Habilement, le film ne s’intéresse pas à ce que ce le nuage létal «dit» – origine scientifique, les morts subites, l’autocontrôle social, la criminalité en baisse, le suicide, la plus haute des solitudes, l’inutilité progressive des prothèses virtuelles… – mais à ce qu’on lui fait dire. D’abord à l’écran, les étranges lambeaux duveteux géostationnaires transitent du rosé au violet puis à des teintes d’aurore boréale. Le nuage suit ainsi dans ses dégradés la large palette émotionnelle traversée par ce couple malgré lui.

Hyperréalisme et surréalisme

Droguée à la réalité virtuelle sous casque, Giovana prendra goût au repli sensoriel perceptif sur elle, semblant dire pour longtemps adieu au monde.
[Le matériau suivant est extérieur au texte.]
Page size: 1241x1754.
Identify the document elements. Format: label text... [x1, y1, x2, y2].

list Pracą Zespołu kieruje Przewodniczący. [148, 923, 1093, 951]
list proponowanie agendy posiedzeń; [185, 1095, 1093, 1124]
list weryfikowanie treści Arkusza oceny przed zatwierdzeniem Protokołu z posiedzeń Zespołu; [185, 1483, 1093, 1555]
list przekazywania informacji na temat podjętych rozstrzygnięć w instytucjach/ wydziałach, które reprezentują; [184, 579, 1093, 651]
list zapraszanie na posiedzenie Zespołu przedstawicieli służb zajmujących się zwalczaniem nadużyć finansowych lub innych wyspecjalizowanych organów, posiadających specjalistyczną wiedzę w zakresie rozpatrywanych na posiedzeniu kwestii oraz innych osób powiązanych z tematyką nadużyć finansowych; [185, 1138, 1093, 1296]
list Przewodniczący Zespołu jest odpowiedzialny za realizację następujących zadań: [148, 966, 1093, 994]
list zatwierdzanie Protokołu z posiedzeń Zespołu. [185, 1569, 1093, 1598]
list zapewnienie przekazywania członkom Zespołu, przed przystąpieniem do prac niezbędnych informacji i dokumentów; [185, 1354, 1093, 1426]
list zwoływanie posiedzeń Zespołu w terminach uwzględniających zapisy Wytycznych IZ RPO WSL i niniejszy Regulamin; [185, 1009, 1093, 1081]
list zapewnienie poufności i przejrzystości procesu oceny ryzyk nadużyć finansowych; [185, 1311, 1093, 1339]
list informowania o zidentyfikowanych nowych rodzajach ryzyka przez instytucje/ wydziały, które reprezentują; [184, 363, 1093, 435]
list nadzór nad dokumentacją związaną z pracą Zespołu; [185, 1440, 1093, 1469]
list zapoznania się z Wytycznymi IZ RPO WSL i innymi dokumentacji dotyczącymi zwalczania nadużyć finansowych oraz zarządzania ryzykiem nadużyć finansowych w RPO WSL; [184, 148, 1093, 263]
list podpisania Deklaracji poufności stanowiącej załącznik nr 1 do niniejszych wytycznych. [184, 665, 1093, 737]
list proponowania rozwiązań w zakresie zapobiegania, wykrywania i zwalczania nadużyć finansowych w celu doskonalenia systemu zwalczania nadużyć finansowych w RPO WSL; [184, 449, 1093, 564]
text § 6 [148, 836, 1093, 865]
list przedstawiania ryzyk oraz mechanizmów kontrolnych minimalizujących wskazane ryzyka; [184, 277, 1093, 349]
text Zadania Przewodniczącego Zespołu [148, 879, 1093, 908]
Elle emprunte in fine une forme de résistance ultime à la routine et à l’épuisement. Quitte à mettre son existence en jeu par le fait de résister comme l’on respire. Dont son oui profond à tout ce dont la société et l’urgence sanitaire nous ont séparés. Que signifie vivre encore avec la précarité et l’incertitude s’amplifiant? Quels sens à trouver à ses épreuves favorisant parfois des tyrans pour étrangler leurs populations et étendre leur empire?

La réalisation s’inspire de L’Ange exterminateur (1962) dû à Luis Buñuel. Lors d’une réception mondaine, les invités, victimes d’une mystérieuse maladie de la volonté ne pourront plus partir. Et personne de l’extérieur n’est en mesure de leur porter secours. Tourné avec peu de moyens au Mexique. Ce film surréaliste est une puissante fable sociale et une image corrosive de la bourgeoisie conservatrice aux multiples interprétations et exégèses possibles. A l’instar du film signé Iliu Gerbase.

« The Pink Cloud ». A découvrir sur filmingo.ch dès le 8 avril.